The United States of America officials are proposing laws to protect media companies and content producers from being ‘stolen’ through the Internet. These laws are being called SOPA (Short for Stop Online Piracy Act) and PIPA (Protect Intellectual Property Act).
Big Internet companies and a lot of other people are protesting against this. Some are saying the laws will be more harmful to the internet than beneficial, many others are saying this will also limit innovation and job creation and many feel that the spirit of Free internet, free speech and social media will be compromised because of these laws. Big Debate.
Let’s understand this first:
You love watching your favourite TV series. You love listening to your favourite music artists and reading your favourite Thea Stilton stories. You can say these are all ‘Content’ pieces. When you read a story or watch a movie or listen to a song- you are ‘consuming’ content. All good till here? Great- so read on.
These stories, music and TV programmes are created by some companies and people.
As examples: Harry Potter stories are written by the imagination of JK Rowling, a British novelist; Justin Beiber used his singing ‘skills’ to sing songs like “Never say never” and programmes like Mickey Mouse clubhouse are produced by “Walt Disney Television Animation” company- which you watch in your living room and enjoy.
All of the above are “Intellectual property”.
What is intellectual property? Intellectual property (IP) refers to creations of the mind: inventions, literary and artistic works, and symbols, names, images, and designs used in commerce.
So if you created a song or a story, you will have own the Intellectual Property to that song or story. If someone tries to pass that song or story as their own, that would be lawfully wrong.

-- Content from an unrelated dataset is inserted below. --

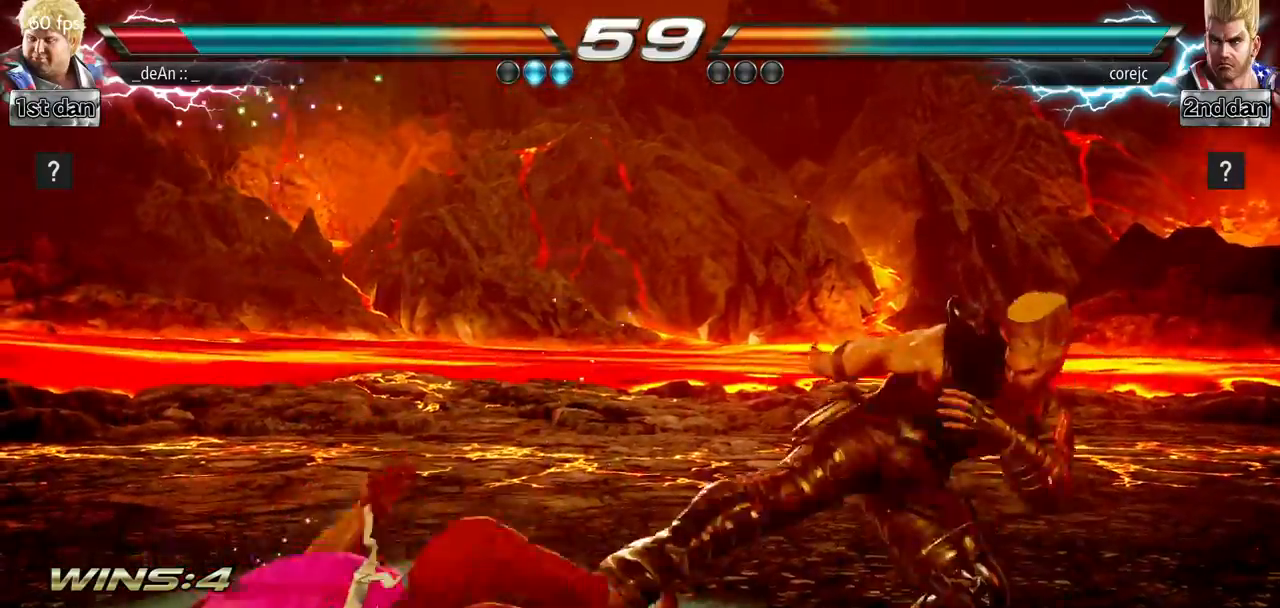
{"buttons": [], "left_stick": "left", "events": [[184, "SQUARE", "down"], [334, "SQUARE", "up"]]}
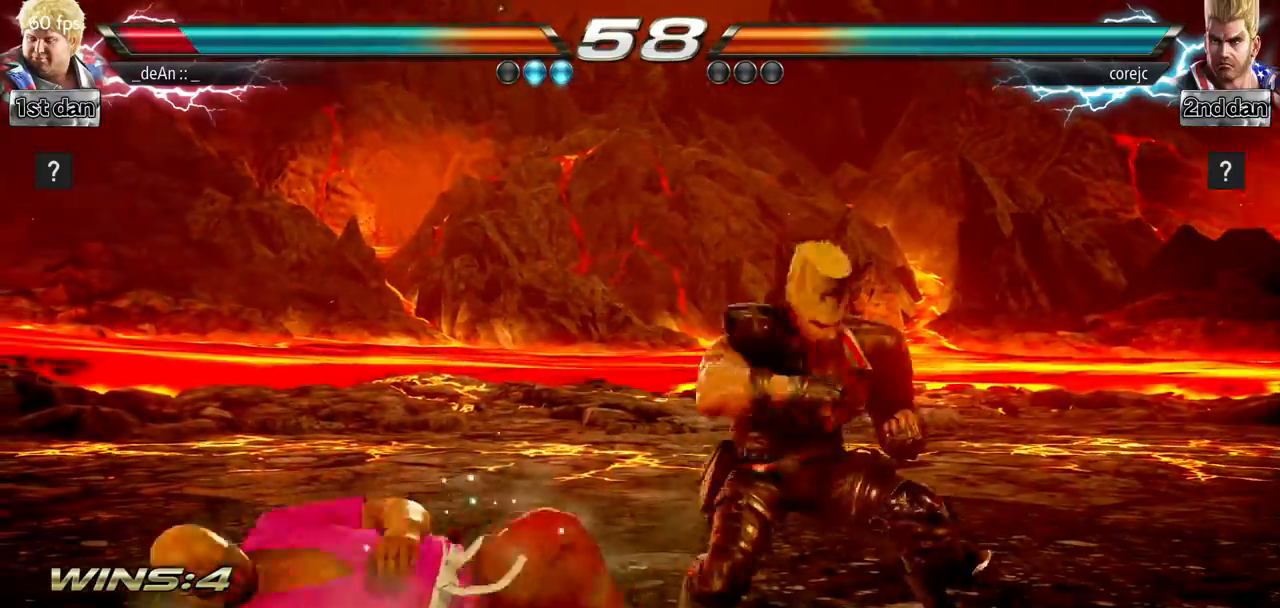
{"buttons": [], "left_stick": "left", "events": []}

Now, just like the old times in the sea- when Pirates looted ships of their property, in the new times, some people can ‘steal’ content from others who have the Intellectual property. This act is called “Online Piracy” or “Internet Piracy”.
This is also because companies and creative people earn money by selling content which is their Intellectual property.
The other point of view: However, the internet has changed the way people consume content. It has allowed people to discover, share and create content like never before.
Internet users have always wanted old media companies to change the way they work and create new ways to distribute their content.
Got it? Then here’s the news
The proposed laws of SOPA and PIPA, are said to be designed to attack online piracy, with particular emphasis on illegal copies of films and other forms of media hosted on foreign servers.
If agreed by ministers and law makers, these laws could be problematic for most internet companies: Search engines like Google or the Online Encyclopedia- Wikipedia and most other sites that allow people to share content to take actions against any kind of content that might be deemed harmful to Intellectual property owners.
The bills propose that anyone found guilty of streaming copyrighted content without permission 10 or more times within six months should face up to five years in jail.
So potentially even if Google has one link to a site offering illegal content, Or Wikipedia has links to external sites that promote use of copyrighted material- they could be asked to shut down. Similarly for Facebook or YouTube or any other site.
Big internet companies like Google and Wikipedia are protesting and the general publics are not happy either. To them these laws will actually curb the freedom that the Internet offers the common people. The Freedom to share information, curb innovation, lead to job losses (because many companies might shut down and people working there might lose their jobs)
In protest, Wikipedia made its English language content unavailable, on 18th January for 24 hours- replaced with a warning: “Right now, the US congress is considering legislation that could fatally damage the free and open internet”.
Along the same lines- Visitors to Reddit.com found the site offline in protest this week and Google’s homepage had a black swatch covering the search engine’s label.
PIPA is going to be proposed on 24 January- in the US Parliament.
Supporters of the bills include television networks, music publishers, movie industry bodies, book publishers and manufacturers.
Critics include Google, Facebook, Twitter, Wikipedia, Yahoo, eBay, LinkedIn, AOL and Zynga.
That’s all for now- there’s enough in the links within this article to let you know more and explore more on this issue if you are interested.
Update: On January 20th, 2012 it was reported that both SOPA and PIPA have been shelved, and “no further action” will be taken until a general consensus has been made, and compromises sought.